Objectification of Women
Emiko, a biologically-enginnered sex slave stuck in the endless cycle of abuse at an illegal sex club, is a symbol of the treatment and objectification of women. In objectification, people are viewed as objects or things that someone else can treat those people however they want. Women are sometimes seen as sex objects, something for men to use for their own pleasure. However, many women don’t see they are being objectified; they think it’s important to keep their partner happy and will do whatever they want, even if that means their own degradation.

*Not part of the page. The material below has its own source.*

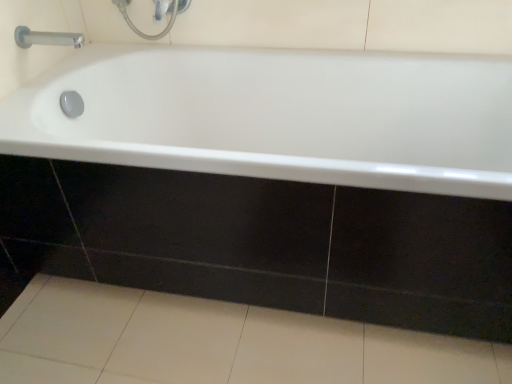
Find the location of a particular element. The image size is (512, 384). free location above white glossy tile at lower center (from a real-world perspective) is located at coordinates (207, 344).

After Emiko’s initial abuse, some other men come in. Emiko then “feels a stirring of her genetic urge to please” (47). Although she was crafted as a literal sex object, she has feelings and emotion on how she is treated. Some women feel obligated to make their partner happy, so they do anything. They feel that it’s their duty as a woman to make their partner happy. If they don’t make their significant other happy, they themselves are failing as women, whose supposed instinct is to take care of people and to be submissive. Most women don’t even realize this feeling of responsibility. They’ve been taught since they were young to let other’s have access to their body without having their permission. For example, many kids, especially girls, are told to hug their aunt/uncle/grandparent/whatever even if the child doesn’t want to. “Don’t be rude! Give them a hug. You’re making them sad.” So the kid caves in and gives their family member a hug. This is perpetuating the idea that even if you don’t like what someone is doing to you, you have to let them to make them happy. The idea is so ingrained in Emiko that she can’t help but want to please her johns, even after her abuse. I think she realizes the wrongness in this, though, and probably doesn’t want to be kept a slave any longer. Hopefully, she will be freed from the disgusting acts and people at the club.